Sometimes in the late afternoon all their relatives in South Conway will aggregate here, perching silently in there-goes-the-neighborhood proprietorship on the periphery of our field. Alfred Hitchcock notwithstanding, this seems to be nothing more ominous than an exercise in personal display, like the cruising of bikers on the local strip or the parade of gowns at Cannes, the Oscars, or the prom. Soon, with a rumbling flutter, they are all off for somewhere else. Mr. and Mrs. Crow doubtless soar somewhere in that gleaming black cloud, indistinguishable, but in the presence of their extended clan they don’t acknowledge us and we can’t distinguish them until they return for breakfast in the morning.
This house has been a breakfast spot for wild critters since I was little. When the kitchen windows were lower to the floor, around 1960, I ate my cereal while staring into the eyes of a bull moose who was munching bird seed in our feeder, about six feet away from me. He didn’t seem the least bit flummoxed at dining with a stranger. A couple of years later, my father left the table at dawn and went outside, still wearing his pajamas and slippers, taking the 1943-vintage flip-top Kodak to snap a photo of another bull that was standing in the field. I still have the photo.
We never had deer in the yard (as my father grumbled, often) until I lost the heart for killing healthy, unoffending creatures.

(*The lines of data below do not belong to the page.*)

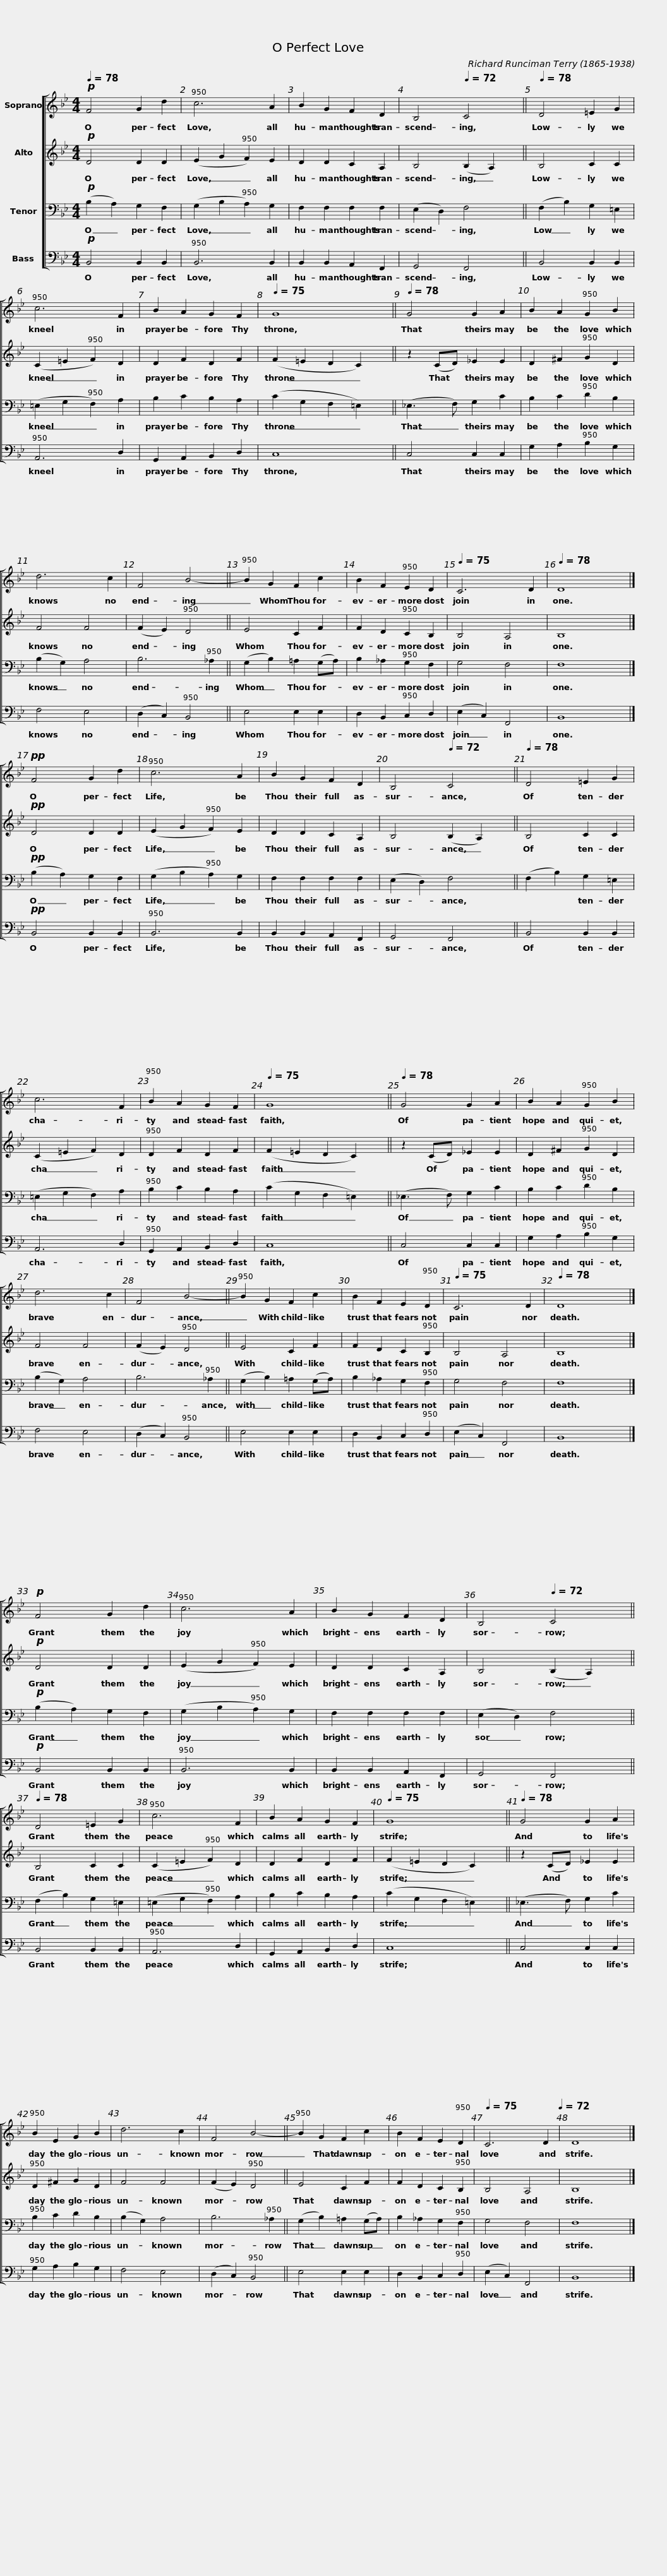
X:1
%%score [ 1 2 3 4 ]
L:1/8
Q:1/4=78
M:4/4
I:linebreak $
K:Bb
V:1 treble
V:2 treble
V:3 bass
V:4 bass
V:1
!p! F4 G2 d2 | c6 A2 | B2 G2 F2 D2 |[Q:1/4=75] B,4[Q:1/4=72] C4 x3/8 ||$[Q:1/4=78] D4 =E2 G2 | %5
 c6 F2 | B2 A2 G2 F2 |[Q:1/4=75] G8 x3/8[Q:1/4=72] ||$[Q:1/4=78] G4 G2 A2 | B2 A2 G2 B2 | %10
 d6 c2 | F4 B4- ||$ B2 G2 F2 c2 | B2 F2 E2 D2 |[Q:1/4=75] C6 D2[Q:1/4=72] | %15
[Q:1/4=78] D8 x4 |]$!pp! F4 G2 d2 | c6 A2 | B2 G2 F2 D2 |[Q:1/4=75] B,4[Q:1/4=72] C4 x3/8 ||$ %20
[Q:1/4=78] D4 =E2 G2 | c6 F2 | B2 A2 G2 F2 |[Q:1/4=75] G8 x3/8[Q:1/4=72] ||$[Q:1/4=78] G4 G2 A2 | %25
 B2 A2 G2 B2 | d6 c2 | F4 B4- ||$ B2 G2 F2 c2 | B2 F2 E2 D2 | %30
[Q:1/4=75] C6 D2[Q:1/4=72] |[Q:1/4=78] D8 x4 |]$!p! F4 G2 d2 | c6 A2 | B2 G2 F2 D2 | %35
[Q:1/4=75] B,4[Q:1/4=72] C4 x3/8 ||$[Q:1/4=78] D4 =E2 G2 | c6 F2 | B2 A2 G2 F2 |[Q:1/4=75] G8 x3/8[Q:1/4=72] ||$ %40
[Q:1/4=78] G4 G2 A2 | B2 E2 G2 B2 | d6 c2 | F4 B4- ||$ B2 G2 F2 c2 | %45
 B2 F2 E2 D2 |[Q:1/4=75] C6 D2[Q:1/4=72] | D8 x4 |] %48
V:2
!p! D4 D2 D2 | (E2 G2 F2) E2 | D2 D2 C2 A,2 | B,4 (B,2 A,2) x3/8 ||$ B,4 C2 C2 | %5
 (C2 =E2 F2) D2 | D2 F2 D2 F2 | (F2 =E2 D2 C2) x3/8 ||$ z2 (CD) _E2 E2 | D2 ^F2 G2 D2 | %10
 F4 F4 | (F2 E2) D4 ||$ E4 C2 F2 | F2 D2 C2 B,2 | B,4 A,4 | %15
 B,8 x4 |]$!pp! D4 D2 D2 | (E2 G2 F2) E2 | D2 D2 C2 A,2 | B,4 (B,2 A,2) x3/8 ||$ %20
 B,4 C2 C2 | (C2 =E2 F2) D2 | D2 F2 D2 F2 | (F2 =E2 D2 C2) x3/8 ||$ z2 (CD) _E2 E2 | %25
 D2 ^F2 G2 D2 | F4 F4 | (F2 E2) D4 ||$ E4 C2 F2 | F2 D2 C2 B,2 | %30
 B,4 A,4 | B,8 x4 |]$!p! D4 D2 D2 | (E2 G2 F2) E2 | D2 D2 C2 A,2 | %35
 B,4 (B,2 A,2) x3/8 ||$ B,4 C2 C2 | (C2 =E2 F2) D2 | D2 F2 D2 F2 | (F2 =E2 D2 C2) x3/8 ||$ %40
 z2 (CD) _E2 E2 | D2 ^F2 G2 D2 | F4 F4 | (F2 E2) D4 ||$ E4 C2 F2 | %45
 F2 D2 C2 B,2 | B,4 A,4 | B,8 x4 |] %48
V:3
!p! (B,2 A,2) G,2 F,2 | (G,2 B,2 A,2) G,2 | F,2 F,2 F,2 F,2 | (E,2 D,2) F,4 x3/8 ||$ (F,2 B,2) G,2 =E,2 | %5
 (=E,2 G,2 F,2) A,2 | B,2 C2 B,2 A,2 | (C2 G,2 F,2 =E,2) x3/8 ||$ (_E,3 F,) G,2 C2 | B,2 C2 D2 B,2 | %10
 (B,2 G,2) A,4 | B,6 _A,2 ||$ (G,2 B,2) =A,2 (G,A,) | B,2 _A,2 G,2 F,2 | G,4 F,4 | %15
 F,8 x4 |]$!pp! (B,2 A,2) G,2 F,2 | (G,2 B,2 A,2) G,2 | F,2 F,2 F,2 F,2 | (E,2 D,2) F,4 x3/8 ||$ %20
 (F,2 B,2) G,2 =E,2 | (=E,2 G,2 F,2) A,2 | B,2 C2 B,2 A,2 | (C2 G,2 F,2 =E,2) x3/8 ||$ (_E,3 F,) G,2 C2 | %25
 B,2 C2 D2 B,2 | (B,2 G,2) A,4 | B,6 _A,2 ||$ (G,2 B,2) =A,2 (G,A,) | B,2 _A,2 G,2 F,2 | %30
 G,4 F,4 | F,8 x4 |]$!p! (B,2 A,2) G,2 F,2 | (G,2 B,2 A,2) G,2 | F,2 F,2 F,2 F,2 | %35
 (E,2 D,2) F,4 x3/8 ||$ (F,2 B,2) G,2 =E,2 | (=E,2 G,2 F,2) A,2 | B,2 C2 B,2 A,2 | (C2 G,2 F,2 =E,2) x3/8 ||$ %40
 (_E,3 F,) G,2 C2 | B,2 C2 D2 B,2 | (B,2 G,2) A,4 | B,6 _A,2 ||$ (G,2 B,2) =A,2 (G,A,) | %45
 B,2 _A,2 G,2 F,2 | G,4 F,4 | F,8 x4 |] %48
V:4
!p! B,,4 B,,2 B,,2 | B,,6 B,,2 | B,,2 B,,2 A,,2 F,,2 | G,,4 F,,4 x3/8 ||$ B,,4 B,,2 B,,2 | %5
 A,,6 D,2 | G,,2 A,,2 B,,2 D,2 | C,8 x3/8 ||$ C,4 C,2 C,2 | G,2 A,2 B,2 G,2 | %10
 F,4 E,4 | (D,2 C,2) B,,4 ||$ E,4 E,2 E,2 | D,2 B,,2 C,2 D,2 | (E,2 C,2) F,,4 | %15
 B,,8 x4 |]$!pp! B,,4 B,,2 B,,2 | B,,6 B,,2 | B,,2 B,,2 A,,2 F,,2 | G,,4 F,,4 x3/8 ||$ %20
 B,,4 B,,2 B,,2 | A,,6 D,2 | G,,2 A,,2 B,,2 D,2 | C,8 x3/8 ||$ C,4 C,2 C,2 | %25
 G,2 A,2 B,2 G,2 | F,4 E,4 | (D,2 C,2) B,,4 ||$ E,4 E,2 E,2 | D,2 B,,2 C,2 D,2 | %30
 (E,2 C,2) F,,4 | B,,8 x4 |]$!p! B,,4 B,,2 B,,2 | B,,6 B,,2 | B,,2 B,,2 A,,2 F,,2 | %35
 G,,4 F,,4 x3/8 ||$ B,,4 B,,2 B,,2 | A,,6 D,2 | G,,2 A,,2 B,,2 D,2 | C,8 x3/8 ||$ %40
 C,4 C,2 C,2 | G,2 A,2 B,2 G,2 | F,4 E,4 | (D,2 C,2) B,,4 ||$ E,4 E,2 E,2 | %45
 D,2 B,,2 C,2 D,2 | (E,2 C,2) F,,4 | B,,8 x4 |] %48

Nor did any bears ever traverse the property until a few years ago. One that grew up around here feasted on all my high-bush blueberries for a couple of years running, but I was happy to trade the berries for the pleasure of watching him gorge himself. You can buy blueberries, after all. No bear has ever broken into my car for the snacks I had hidden there, so I have no complaints about them yet. The last one that passed through seemed rather playful, for when I drove him off with some late-spring snowballs he chased after them as though we were playing fetch.
Haven’t seen my bear friend for a couple of years now. I hope his reservations about human beings are as deep-seated as mine, so he can continue to ramble without tangling with that deadly biped interloper. The last moose I saw on Davis Hill crossed my path one New Year’s Day about a decade ago. Ticks, brucellosis, and development have thinned them out and driven them elsewhere.
No wonder we enjoy Mr. and Mrs. Crow so much. What was still relative wilderness just a few years ago has turned into a suburb almost overnight. People who find this latitude irresistibly beautiful seem unable to satisfy their appreciation for it in any other way than by turning it into the same kind of barren wasteland they fled. The most memorable animals to frequent our domain of late have been a rabid fox and a rabid skunk, both of which I had to dispatch, and a couple of loose dogs that got in and out of the chicken yard before I could draw a safe bead on them. Their visits persuaded me to keep a surprise greeting even handier. Given the inevitable trend in “civilization,” the next passing predators may wear sneakers, which would at least make it less disagreeable to offer them the same welcome.
William Marvel lives in South Conway.